▶ PROBLEMS TO WORK ON:
1. Please sum up the breastfeeding essay in two sentences.
2. Answer these questions from the breastfeeding essay:
(a) What does our culture want women's bodies to be?
(b) What makes the Time photo obscene?
(c) How old was the writer's daughter while the article was written?
3. In the breastfeeding essay, write out the passage starting with "All this furor" and going on through "owned and controlled.", swapping "furor" for "uproar".
━━━━━ READING TEXT ━━━━━
All this furor over women breastfeeding children beyond an age our culture has deemed appropriate (corporate profits aside) belies a greater underlying issue. Ultimately, any discussion of breastfeeding as obscene is part of this American cultural hostility against women. Our culture would like to maintain that women’s bodies are property and should be available at all times as sexual playthings. Seeing the female body as life-giving and nurturing (i.e., breastfeeding) is a far more powerful message, and certainly not something that can be owned and controlled.

The Time photo is offensive precisely because it is obscene, but it is not obscene because the young child in it is breastfeeding. Rather, it is obscene because it has taken something that is nurturing (and arguably scientifically best for children and women), and turned it into something salacious and indecent.  Nothing about the photo is in any way representative of breastfeeding as it is. It seeks to make breastfeeding seem suggestive and forbidden, something tawdry that should be stopped before it gets out of control, something that should be hidden under a blanket.  No matter that breasts are flaunted as sexual playthings in advertising and on magazine covers. In the latter context, breasts are kept in their place. It is the former that touches a nerve because it suggests that breasts might have another, more fundamental purpose, one that doesn’t involve breasts as property or women as objects.

Perhaps the editors of Time intended for the photo to inflame and kickstart further discussion about women’s bodies and women’s place in our culture. Perhaps they understood that breastfeeding is something so fundamental to being a woman, something as life-giving as the birth process itself, that it should be acceptable in our culture, without question and without blankets. Perhaps they wanted to make it loud and clear just how ridiculous it is to claim this act is obscene. Maybe they weren’t just trying to sell magazines. I doubt it, but it is possible.

(In the interests of full disclosure, this article was written while my 2 1/2 year old daughter nursed in my lap.)
━━━━━ INPUT DATA ━━━━━
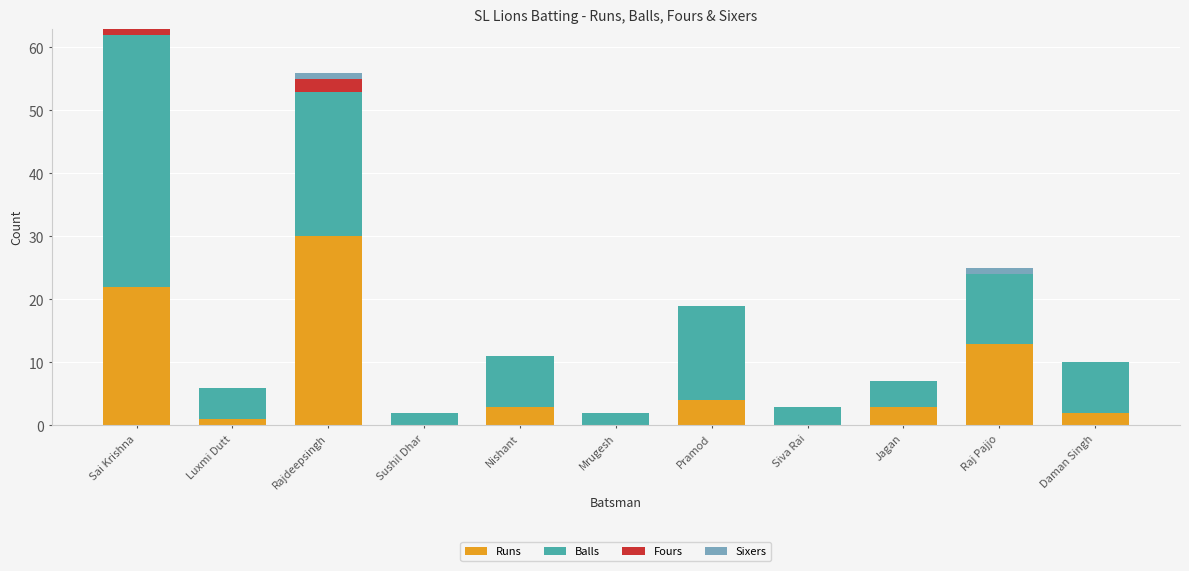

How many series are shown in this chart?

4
━━━━━
━━━━━ INPUT DATA ━━━━━
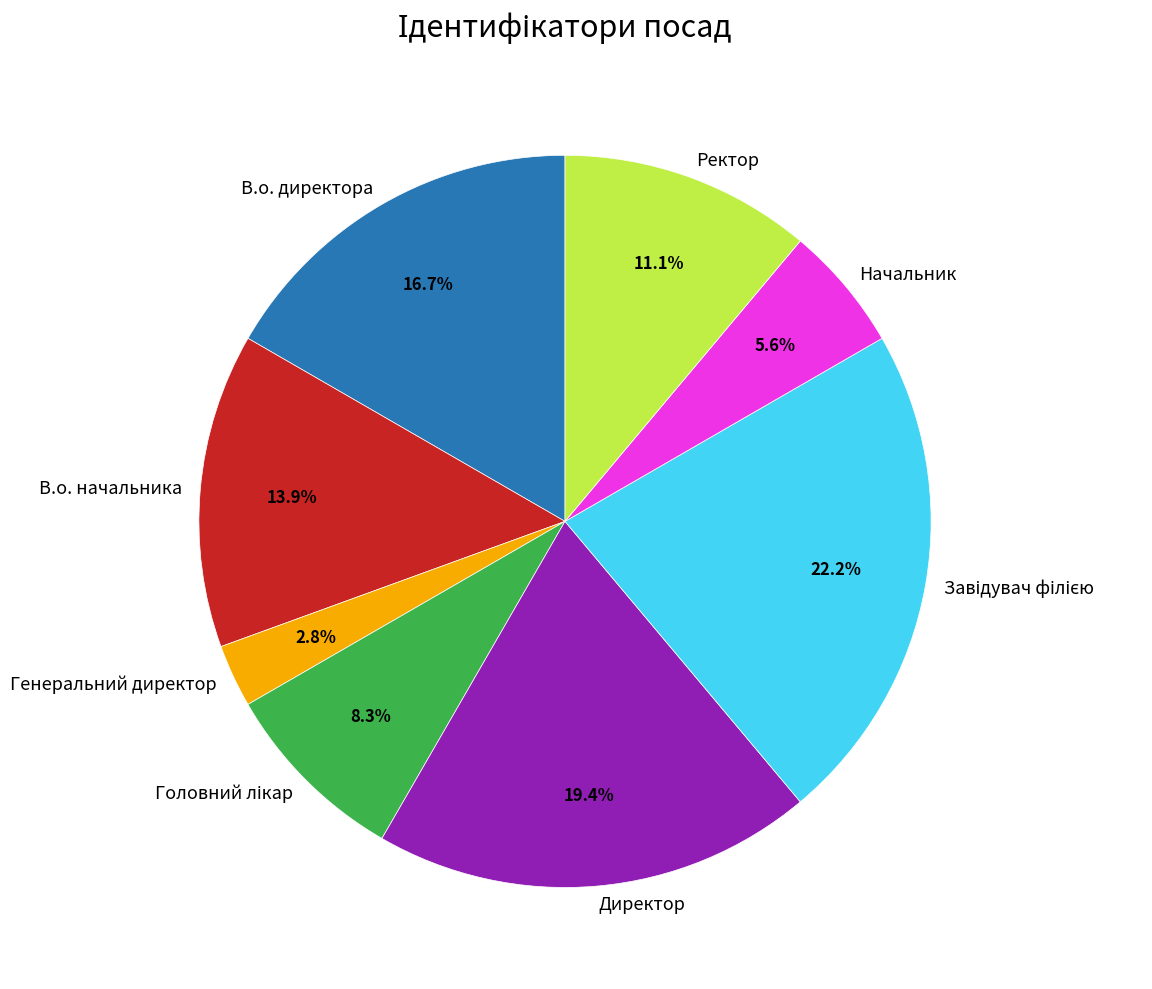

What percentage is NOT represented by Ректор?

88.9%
━━━━━
▶ EXERCISE ANSWERS:
1. The essay argues that treating breastfeeding as obscene is part of an American cultural hostility against women, a culture that wants women's bodies to be property and sexual playthings. It holds that the Time photo is obscene not because a child is breastfeeding but because it turns something nurturing into something salacious and indecent, and although the editors may have meant to spark discussion, the writer doubts it.

2.
(a) Property, available at all times as sexual playthings.
(b) It takes something nurturing and turns it into something salacious and indecent.
(c) 2 1/2 years old.

3.
All this uproar over women breastfeeding children beyond an age our culture has deemed appropriate (corporate profits aside) belies a greater underlying issue. Ultimately, any discussion of breastfeeding as obscene is part of this American cultural hostility against women. Our culture would like to maintain that women’s bodies are property and should be available at all times as sexual playthings. Seeing the female body as life-giving and nurturing (i.e., breastfeeding) is a far more powerful message, and certainly not something that can be owned and controlled.